◆ PROMPT
Filter the listing below, please, and copy only the lines with the word "pixels".

◆ SOURCE DATA
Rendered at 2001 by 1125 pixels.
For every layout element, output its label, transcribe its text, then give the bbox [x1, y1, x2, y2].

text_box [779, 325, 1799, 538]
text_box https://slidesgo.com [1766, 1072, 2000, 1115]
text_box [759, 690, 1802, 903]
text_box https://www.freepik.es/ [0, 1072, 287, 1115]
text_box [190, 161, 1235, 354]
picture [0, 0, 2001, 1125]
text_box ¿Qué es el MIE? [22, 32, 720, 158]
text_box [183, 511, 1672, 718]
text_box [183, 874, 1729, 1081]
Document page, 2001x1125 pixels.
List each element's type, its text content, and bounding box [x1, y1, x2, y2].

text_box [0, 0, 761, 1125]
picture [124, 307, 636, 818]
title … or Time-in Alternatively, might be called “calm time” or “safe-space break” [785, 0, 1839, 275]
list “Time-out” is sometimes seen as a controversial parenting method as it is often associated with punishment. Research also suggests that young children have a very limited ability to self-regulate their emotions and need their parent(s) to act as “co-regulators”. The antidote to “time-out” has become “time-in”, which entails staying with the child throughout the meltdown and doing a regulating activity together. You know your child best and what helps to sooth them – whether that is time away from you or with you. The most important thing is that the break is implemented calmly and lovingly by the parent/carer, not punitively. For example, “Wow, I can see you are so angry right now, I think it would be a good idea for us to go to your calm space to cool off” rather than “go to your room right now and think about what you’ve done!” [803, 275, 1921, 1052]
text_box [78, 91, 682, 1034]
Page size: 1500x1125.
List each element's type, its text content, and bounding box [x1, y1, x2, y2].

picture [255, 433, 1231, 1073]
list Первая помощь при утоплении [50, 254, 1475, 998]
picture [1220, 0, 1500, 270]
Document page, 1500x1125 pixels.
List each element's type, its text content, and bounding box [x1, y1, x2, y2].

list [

◆ EXPECTED OUTPUT
Rendered at 2001 by 1125 pixels.
Document page, 2001x1125 pixels.
Document page, 1500x1125 pixels.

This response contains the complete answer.